> **Work instruction**: Reproduce the lines below word for word, omitting the pictures.

> **Provided records**:
BEGIN

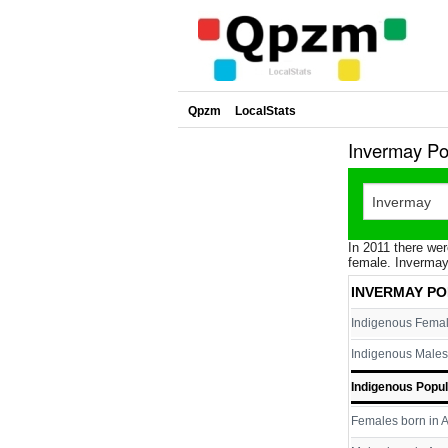
Qpzm
LocalStats
Invermay Po
In 2011 there wer
female. Invermay
INVERMAY PO
Indigenous Fema
Indigenous Males
Indigenous Popul
Females born in A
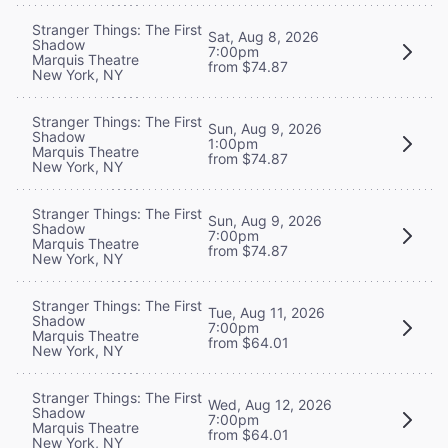
Stranger Things: The First
Sat, Aug 8, 2026
Shadow
7:00pm
Marquis Theatre
from $74.87
New York, NY
Stranger Things: The First
Sun, Aug 9, 2026
Shadow
1:00pm
Marquis Theatre
from $74.87
New York, NY
Stranger Things: The First
Sun, Aug 9, 2026
Shadow
7:00pm
Marquis Theatre
from $74.87
New York, NY
Stranger Things: The First
Tue, Aug 11, 2026
Shadow
7:00pm
Marquis Theatre
from $64.01
New York, NY
Stranger Things: The First
Wed, Aug 12, 2026
Shadow
7:00pm
Marquis Theatre
from $64.01
New York, NY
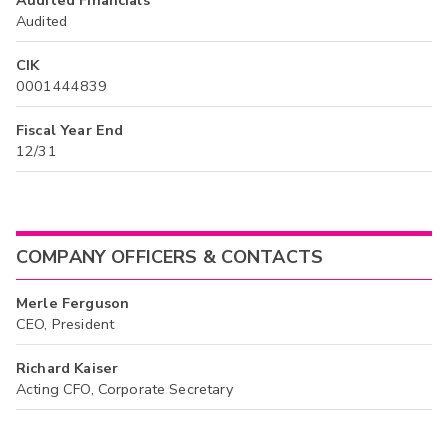
Audited
CIK
0001444839
Fiscal Year End
12/31
COMPANY OFFICERS & CONTACTS
Merle Ferguson
CEO, President
Richard Kaiser
Acting CFO, Corporate Secretary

END

> **Response to the exercise**:
Qpzm
LocalStats
Invermay Po
In 2011 there wer
female. Invermay
INVERMAY PO
Indigenous Fema
Indigenous Males
Indigenous Popul
Females born in A
Stranger Things: The First
Sat, Aug 8, 2026
Shadow
7:00pm
Marquis Theatre
from $74.87
New York, NY
Stranger Things: The First
Sun, Aug 9, 2026
Shadow
1:00pm
Marquis Theatre
from $74.87
New York, NY
Stranger Things: The First
Sun, Aug 9, 2026
Shadow
7:00pm
Marquis Theatre
from $74.87
New York, NY
Stranger Things: The First
Tue, Aug 11, 2026
Shadow
7:00pm
Marquis Theatre
from $64.01
New York, NY
Stranger Things: The First
Wed, Aug 12, 2026
Shadow
7:00pm
Marquis Theatre
from $64.01
New York, NY
Audited
CIK
0001444839
Fiscal Year End
12/31
COMPANY OFFICERS & CONTACTS
Merle Ferguson
CEO, President
Richard Kaiser
Acting CFO, Corporate Secretary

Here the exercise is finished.